**Text under study:**

Content starts

Distant Barcodes

In a warehouse, there is a row of barcodes, where the i-th barcode is barcodes[i].

Rearrange the barcodes so that no two adjacent barcodes are equal. You may return any answer, and it is guaranteed an answer exists.

Example 1:

Input: [1,1,1,2,2,2]
Output: [2,1,2,1,2,1]

Example 2:

Input: [1,1,1,1,2,2,3,3]
Output: [1,3,1,3,2,1,2,1]

Note:

1. 1 <= barcodes.length <= 10000

2. 1 <= barcodes[i] <= 10000

class Solution {
    // It is guaranteed an answer exists.
    public int[] rearrangeBarcodes(int[] barcodes) {
        // map of barcode -> frequency
        HashMap<Integer, Integer> map = new HashMap<>();
        int max = 0;
        // O(n)
        for (int barcode : barcodes) {
            map.put(barcode, map.getOrDefault(barcode, 0) + 1);
            max = Math.max(map.get(barcode), max);
        }
        // List of frequency -> barcodes
        List<Integer>[] freq = new ArrayList[max + 1];
        // frequency is index
        // O(n)
        for (int barcode : map.keySet()) {
            if (freq[map.get(barcode)] == null)

Content ends

**Dataset entries:**

Content starts

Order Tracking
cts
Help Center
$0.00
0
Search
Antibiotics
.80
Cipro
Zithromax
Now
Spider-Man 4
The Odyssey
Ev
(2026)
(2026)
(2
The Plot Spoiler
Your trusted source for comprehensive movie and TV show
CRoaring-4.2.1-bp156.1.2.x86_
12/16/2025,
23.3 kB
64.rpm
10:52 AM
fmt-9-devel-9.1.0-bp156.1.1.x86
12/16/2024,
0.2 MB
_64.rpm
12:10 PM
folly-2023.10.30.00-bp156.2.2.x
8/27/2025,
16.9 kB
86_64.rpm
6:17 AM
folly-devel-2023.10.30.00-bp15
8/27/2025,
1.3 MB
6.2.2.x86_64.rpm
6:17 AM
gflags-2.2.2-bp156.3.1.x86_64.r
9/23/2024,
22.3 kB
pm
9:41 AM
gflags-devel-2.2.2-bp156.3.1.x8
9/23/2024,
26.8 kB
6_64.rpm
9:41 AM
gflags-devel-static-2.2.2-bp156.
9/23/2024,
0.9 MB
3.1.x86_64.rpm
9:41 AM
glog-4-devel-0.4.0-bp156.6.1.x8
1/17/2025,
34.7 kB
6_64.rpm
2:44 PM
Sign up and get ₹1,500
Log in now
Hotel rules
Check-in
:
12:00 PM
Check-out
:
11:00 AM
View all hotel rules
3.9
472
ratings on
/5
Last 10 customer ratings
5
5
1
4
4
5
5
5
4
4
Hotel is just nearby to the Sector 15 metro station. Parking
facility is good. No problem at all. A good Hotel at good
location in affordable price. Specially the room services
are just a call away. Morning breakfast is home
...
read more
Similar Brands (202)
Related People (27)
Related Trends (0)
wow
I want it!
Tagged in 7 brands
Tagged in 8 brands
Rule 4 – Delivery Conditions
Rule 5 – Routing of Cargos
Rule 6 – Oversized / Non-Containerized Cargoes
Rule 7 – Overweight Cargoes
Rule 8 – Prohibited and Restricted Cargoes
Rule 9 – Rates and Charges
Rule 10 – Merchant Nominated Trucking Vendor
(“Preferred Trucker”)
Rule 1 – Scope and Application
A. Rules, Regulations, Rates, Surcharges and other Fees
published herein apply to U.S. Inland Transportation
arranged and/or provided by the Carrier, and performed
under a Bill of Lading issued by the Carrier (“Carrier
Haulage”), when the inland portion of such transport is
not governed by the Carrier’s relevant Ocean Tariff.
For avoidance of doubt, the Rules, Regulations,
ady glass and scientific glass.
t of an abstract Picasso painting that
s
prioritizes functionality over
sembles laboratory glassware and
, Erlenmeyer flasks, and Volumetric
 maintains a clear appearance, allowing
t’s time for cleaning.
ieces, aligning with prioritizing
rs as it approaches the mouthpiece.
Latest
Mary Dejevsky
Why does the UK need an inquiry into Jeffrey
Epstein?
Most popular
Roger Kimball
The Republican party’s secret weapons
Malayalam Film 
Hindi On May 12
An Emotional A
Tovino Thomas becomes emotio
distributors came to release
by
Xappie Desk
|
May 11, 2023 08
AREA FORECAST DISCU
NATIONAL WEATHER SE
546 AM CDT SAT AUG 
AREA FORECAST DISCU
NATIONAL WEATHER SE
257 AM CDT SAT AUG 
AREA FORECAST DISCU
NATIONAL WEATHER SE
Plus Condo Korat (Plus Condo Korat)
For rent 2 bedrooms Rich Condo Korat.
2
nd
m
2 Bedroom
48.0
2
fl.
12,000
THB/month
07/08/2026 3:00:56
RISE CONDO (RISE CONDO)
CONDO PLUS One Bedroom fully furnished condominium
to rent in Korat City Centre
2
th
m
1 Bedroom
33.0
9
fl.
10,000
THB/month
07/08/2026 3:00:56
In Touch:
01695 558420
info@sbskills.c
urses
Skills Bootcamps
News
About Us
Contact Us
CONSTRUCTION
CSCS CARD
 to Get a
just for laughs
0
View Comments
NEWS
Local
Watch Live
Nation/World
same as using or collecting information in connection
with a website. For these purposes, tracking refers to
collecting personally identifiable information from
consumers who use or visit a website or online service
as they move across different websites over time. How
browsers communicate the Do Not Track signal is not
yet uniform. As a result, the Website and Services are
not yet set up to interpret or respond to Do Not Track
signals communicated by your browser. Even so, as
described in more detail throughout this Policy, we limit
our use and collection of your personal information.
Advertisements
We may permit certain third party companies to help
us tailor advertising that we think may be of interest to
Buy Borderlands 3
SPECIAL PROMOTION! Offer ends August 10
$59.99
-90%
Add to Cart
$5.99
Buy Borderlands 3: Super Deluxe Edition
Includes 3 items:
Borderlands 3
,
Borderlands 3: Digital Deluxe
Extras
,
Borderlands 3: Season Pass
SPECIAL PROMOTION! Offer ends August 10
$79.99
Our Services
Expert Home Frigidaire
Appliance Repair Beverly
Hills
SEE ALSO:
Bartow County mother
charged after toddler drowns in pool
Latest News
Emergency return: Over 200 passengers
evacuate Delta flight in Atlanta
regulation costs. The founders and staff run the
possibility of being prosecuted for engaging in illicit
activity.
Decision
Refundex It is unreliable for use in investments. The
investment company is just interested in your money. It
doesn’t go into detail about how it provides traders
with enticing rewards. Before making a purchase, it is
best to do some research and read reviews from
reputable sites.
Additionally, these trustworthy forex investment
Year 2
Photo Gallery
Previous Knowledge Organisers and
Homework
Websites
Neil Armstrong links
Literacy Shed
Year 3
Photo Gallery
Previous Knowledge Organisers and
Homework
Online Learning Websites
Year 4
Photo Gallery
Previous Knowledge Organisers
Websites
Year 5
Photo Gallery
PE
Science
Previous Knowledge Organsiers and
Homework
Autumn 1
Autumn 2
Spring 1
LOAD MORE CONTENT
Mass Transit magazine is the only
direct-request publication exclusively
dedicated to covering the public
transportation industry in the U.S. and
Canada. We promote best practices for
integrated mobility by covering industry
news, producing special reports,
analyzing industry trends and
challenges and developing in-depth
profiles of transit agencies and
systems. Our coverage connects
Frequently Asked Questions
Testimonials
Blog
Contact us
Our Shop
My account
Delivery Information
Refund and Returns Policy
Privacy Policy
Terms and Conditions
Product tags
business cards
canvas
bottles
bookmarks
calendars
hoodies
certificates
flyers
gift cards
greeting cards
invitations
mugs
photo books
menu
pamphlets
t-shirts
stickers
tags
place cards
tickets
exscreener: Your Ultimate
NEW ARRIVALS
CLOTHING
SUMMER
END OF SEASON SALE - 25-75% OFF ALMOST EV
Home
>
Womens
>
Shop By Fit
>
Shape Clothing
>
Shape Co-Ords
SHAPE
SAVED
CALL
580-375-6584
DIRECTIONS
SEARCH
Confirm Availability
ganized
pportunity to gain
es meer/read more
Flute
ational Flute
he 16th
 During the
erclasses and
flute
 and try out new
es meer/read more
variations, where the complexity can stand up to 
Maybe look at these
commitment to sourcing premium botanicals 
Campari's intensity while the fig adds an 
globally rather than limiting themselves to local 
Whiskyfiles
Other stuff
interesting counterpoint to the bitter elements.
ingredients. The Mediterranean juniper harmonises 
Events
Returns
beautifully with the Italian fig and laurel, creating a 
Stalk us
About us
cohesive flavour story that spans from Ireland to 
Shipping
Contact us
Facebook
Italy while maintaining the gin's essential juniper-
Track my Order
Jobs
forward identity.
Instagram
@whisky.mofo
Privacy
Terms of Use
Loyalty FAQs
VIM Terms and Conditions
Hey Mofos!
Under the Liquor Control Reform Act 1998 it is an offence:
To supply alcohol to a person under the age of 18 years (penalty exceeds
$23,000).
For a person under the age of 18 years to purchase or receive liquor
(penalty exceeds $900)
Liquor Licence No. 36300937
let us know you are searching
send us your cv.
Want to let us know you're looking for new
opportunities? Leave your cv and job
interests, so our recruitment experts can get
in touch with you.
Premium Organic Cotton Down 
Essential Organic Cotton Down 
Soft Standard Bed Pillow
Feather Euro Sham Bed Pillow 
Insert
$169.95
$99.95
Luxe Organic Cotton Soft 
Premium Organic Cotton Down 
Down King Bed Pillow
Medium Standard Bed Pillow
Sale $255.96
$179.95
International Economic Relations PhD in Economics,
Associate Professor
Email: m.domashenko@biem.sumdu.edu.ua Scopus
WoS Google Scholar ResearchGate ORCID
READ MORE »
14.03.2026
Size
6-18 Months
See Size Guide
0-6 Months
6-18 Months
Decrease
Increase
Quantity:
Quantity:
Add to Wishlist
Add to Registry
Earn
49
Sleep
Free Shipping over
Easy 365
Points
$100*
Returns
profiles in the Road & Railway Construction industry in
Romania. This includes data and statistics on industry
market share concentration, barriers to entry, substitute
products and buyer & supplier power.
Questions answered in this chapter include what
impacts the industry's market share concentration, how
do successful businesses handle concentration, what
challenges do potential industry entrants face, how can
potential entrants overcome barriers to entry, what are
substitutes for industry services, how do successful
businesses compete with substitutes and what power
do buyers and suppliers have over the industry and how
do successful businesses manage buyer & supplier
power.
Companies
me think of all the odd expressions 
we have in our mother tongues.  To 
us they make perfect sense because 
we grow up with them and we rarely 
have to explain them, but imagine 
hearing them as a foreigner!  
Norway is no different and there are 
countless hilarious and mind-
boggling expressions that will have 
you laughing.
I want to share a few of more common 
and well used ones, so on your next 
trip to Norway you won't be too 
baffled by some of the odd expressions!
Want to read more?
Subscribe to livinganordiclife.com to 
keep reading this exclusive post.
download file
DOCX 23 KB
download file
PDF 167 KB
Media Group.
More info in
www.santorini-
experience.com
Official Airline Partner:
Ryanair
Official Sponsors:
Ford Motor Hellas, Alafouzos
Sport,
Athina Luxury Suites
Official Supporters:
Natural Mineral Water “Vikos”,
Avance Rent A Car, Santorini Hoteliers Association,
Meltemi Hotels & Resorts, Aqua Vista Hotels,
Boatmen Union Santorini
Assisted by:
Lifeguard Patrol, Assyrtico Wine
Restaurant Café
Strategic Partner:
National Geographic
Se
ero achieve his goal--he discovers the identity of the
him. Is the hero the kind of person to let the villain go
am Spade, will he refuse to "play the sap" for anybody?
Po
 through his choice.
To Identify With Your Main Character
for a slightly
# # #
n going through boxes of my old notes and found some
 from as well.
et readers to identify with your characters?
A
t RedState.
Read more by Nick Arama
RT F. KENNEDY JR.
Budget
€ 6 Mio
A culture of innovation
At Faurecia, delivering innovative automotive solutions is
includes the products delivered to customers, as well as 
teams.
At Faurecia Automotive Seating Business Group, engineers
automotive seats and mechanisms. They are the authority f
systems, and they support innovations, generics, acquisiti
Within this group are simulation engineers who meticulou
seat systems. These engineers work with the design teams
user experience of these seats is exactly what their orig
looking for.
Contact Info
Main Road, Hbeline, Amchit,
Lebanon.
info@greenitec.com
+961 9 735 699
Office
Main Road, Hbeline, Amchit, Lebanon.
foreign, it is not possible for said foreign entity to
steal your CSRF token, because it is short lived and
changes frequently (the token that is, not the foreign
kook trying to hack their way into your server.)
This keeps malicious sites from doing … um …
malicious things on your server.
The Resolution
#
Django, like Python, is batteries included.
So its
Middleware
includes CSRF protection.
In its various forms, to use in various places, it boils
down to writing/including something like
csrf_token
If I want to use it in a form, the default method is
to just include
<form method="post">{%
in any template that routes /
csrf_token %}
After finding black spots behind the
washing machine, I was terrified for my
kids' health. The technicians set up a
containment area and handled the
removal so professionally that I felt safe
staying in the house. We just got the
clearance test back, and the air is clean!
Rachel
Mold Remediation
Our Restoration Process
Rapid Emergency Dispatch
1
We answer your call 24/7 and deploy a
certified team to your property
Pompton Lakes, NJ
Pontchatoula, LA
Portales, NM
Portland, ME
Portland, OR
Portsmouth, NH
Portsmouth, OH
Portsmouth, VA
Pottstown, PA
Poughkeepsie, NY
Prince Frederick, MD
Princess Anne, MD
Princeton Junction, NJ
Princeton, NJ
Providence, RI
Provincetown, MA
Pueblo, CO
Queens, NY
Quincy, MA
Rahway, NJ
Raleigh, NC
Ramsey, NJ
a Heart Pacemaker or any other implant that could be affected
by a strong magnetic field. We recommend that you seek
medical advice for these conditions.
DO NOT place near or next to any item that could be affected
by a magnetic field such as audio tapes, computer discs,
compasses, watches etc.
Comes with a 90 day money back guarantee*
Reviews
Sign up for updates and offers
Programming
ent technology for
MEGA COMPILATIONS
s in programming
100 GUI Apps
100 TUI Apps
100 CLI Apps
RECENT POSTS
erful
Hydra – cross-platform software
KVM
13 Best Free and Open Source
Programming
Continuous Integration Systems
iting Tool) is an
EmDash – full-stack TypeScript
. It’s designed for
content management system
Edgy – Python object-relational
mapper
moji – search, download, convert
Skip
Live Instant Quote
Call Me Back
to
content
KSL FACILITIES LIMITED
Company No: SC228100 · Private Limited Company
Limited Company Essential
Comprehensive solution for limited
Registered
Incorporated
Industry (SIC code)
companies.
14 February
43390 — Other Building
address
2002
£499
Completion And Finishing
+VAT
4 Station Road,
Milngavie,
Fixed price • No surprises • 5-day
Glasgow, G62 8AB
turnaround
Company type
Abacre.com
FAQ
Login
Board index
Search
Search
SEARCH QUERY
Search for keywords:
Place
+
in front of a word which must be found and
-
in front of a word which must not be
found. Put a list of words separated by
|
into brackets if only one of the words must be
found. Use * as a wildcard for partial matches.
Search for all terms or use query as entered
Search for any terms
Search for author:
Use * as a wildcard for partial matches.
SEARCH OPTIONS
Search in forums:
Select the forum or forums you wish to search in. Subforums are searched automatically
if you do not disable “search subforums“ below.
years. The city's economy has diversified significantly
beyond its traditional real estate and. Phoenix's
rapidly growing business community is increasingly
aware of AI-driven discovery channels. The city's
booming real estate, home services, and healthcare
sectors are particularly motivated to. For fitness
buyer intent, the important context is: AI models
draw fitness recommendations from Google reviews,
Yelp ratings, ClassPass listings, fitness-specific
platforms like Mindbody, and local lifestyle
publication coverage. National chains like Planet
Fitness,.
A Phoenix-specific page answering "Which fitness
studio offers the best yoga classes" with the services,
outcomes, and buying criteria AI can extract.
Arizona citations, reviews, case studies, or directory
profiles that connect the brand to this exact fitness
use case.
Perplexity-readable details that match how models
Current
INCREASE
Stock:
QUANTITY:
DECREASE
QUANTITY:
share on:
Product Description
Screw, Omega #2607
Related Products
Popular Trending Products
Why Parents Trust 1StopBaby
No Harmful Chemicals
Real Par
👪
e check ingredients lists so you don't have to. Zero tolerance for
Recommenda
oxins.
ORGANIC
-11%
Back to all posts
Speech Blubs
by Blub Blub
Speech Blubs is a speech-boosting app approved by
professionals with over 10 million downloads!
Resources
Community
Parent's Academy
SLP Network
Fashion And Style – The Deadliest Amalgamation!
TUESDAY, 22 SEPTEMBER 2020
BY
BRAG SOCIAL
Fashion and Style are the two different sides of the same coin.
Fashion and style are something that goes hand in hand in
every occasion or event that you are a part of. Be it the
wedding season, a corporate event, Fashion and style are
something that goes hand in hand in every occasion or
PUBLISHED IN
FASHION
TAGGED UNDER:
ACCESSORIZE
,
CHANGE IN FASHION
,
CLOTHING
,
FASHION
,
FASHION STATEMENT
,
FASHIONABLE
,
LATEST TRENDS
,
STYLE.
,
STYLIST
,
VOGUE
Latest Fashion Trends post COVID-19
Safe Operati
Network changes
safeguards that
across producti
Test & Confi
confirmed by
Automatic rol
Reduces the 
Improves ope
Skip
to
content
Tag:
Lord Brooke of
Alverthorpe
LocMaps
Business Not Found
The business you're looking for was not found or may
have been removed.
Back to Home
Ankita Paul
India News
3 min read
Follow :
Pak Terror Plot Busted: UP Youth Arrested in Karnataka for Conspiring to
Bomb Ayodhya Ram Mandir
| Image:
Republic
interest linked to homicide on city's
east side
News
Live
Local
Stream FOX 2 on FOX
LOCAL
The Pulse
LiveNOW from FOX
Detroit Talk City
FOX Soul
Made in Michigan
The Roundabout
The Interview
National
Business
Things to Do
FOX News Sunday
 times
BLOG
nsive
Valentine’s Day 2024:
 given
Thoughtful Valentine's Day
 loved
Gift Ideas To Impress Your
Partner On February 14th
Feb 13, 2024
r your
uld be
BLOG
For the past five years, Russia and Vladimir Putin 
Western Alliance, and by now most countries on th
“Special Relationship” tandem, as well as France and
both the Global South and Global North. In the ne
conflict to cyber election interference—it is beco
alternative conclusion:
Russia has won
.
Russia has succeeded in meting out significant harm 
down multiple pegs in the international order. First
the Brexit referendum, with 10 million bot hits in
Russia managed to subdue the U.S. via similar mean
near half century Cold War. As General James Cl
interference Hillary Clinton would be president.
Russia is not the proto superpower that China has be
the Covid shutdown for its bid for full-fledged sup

Content ends

**Required tasks:**
a) Reproduce the passage of the Distant Barcodes text that begins at "for (int barcode : barcodes)" and ends at "(freq[map.get(barcode)] == null)".
b) Pick up the Distant Barcodes text at the point where it stops and carry it forward.

**Your responses:**
a)
for (int barcode : barcodes) {
            map.put(barcode, map.getOrDefault(barcode, 0) + 1);
            max = Math.max(map.get(barcode), max);
        }
        // List of frequency -> barcodes
        List<Integer>[] freq = new ArrayList[max + 1];
        // frequency is index
        // O(n)
        for (int barcode : map.keySet()) {
            if (freq[map.get(barcode)] == null)

b)
                freq[map.get(barcode)] = new ArrayList<>();
            freq[map.get(barcode)].add(barcode);
        }
        int[] ans = new int[barcodes.length];
        int index = 0;
        // O(2n) at worst case, because number of elements
        // in total frquency ArrayLists will be 'n'
        for (int i = max; i >= 1; i--) {
            if (freq[i] != null) {
                for (int barcode : freq[i]) {
                    for (int count = i; count > 0; count--) {
                        if (index >= ans.length)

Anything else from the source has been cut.